EXERCISE DIRECTIONS
Once the line holding "begin. (Online) |" is found in the listing below, write it out and each later line exactly, up to and including the one holding "10, Monday | Classes begin. |".

DATA SHOWN
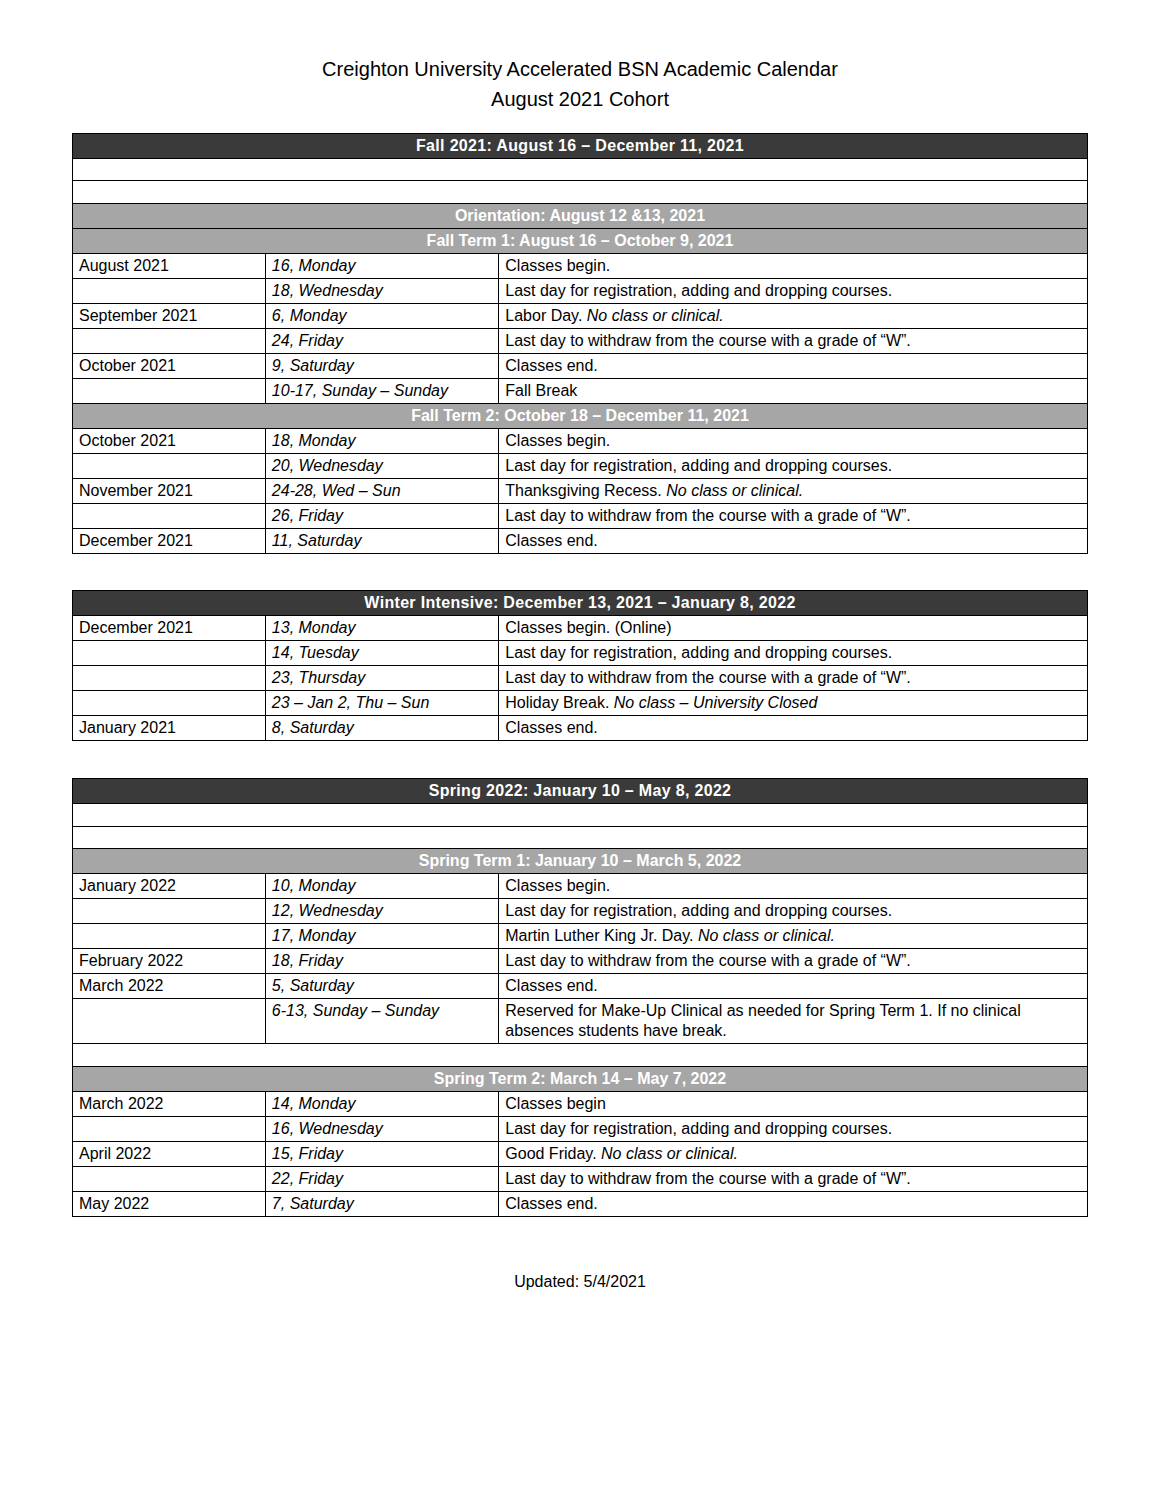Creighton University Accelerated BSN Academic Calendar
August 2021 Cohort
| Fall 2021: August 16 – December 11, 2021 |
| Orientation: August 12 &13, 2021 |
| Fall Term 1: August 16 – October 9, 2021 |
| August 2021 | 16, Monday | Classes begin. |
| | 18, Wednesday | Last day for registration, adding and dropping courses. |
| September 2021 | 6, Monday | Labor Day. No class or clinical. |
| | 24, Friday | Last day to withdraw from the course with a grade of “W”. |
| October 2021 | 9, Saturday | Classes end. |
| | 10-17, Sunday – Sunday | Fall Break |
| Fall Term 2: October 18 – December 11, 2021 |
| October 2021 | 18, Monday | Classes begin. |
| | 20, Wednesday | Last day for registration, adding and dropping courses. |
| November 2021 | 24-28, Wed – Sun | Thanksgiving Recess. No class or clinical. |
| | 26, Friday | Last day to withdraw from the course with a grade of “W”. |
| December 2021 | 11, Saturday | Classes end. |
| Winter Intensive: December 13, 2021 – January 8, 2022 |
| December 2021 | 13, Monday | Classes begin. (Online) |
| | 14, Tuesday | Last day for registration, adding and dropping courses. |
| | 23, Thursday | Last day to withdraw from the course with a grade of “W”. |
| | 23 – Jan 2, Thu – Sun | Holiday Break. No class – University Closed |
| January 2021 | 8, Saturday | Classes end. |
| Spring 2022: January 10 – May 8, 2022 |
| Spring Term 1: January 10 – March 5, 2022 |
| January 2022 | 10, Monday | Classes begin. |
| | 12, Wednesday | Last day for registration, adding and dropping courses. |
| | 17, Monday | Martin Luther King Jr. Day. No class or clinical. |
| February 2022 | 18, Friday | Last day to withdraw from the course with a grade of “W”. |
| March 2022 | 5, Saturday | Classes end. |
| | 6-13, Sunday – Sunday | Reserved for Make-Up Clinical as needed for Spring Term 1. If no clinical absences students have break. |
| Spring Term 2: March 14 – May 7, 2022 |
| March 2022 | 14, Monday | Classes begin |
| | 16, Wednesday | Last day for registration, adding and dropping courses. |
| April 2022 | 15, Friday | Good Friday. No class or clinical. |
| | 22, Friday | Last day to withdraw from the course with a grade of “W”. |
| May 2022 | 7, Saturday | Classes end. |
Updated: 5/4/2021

TASK RESPONSE
| December 2021 | 13, Monday | Classes begin. (Online) |
| | 14, Tuesday | Last day for registration, adding and dropping courses. |
| | 23, Thursday | Last day to withdraw from the course with a grade of “W”. |
| | 23 – Jan 2, Thu – Sun | Holiday Break. No class – University Closed |
| January 2021 | 8, Saturday | Classes end. |
| Spring 2022: January 10 – May 8, 2022 |
| Spring Term 1: January 10 – March 5, 2022 |
| January 2022 | 10, Monday | Classes begin. |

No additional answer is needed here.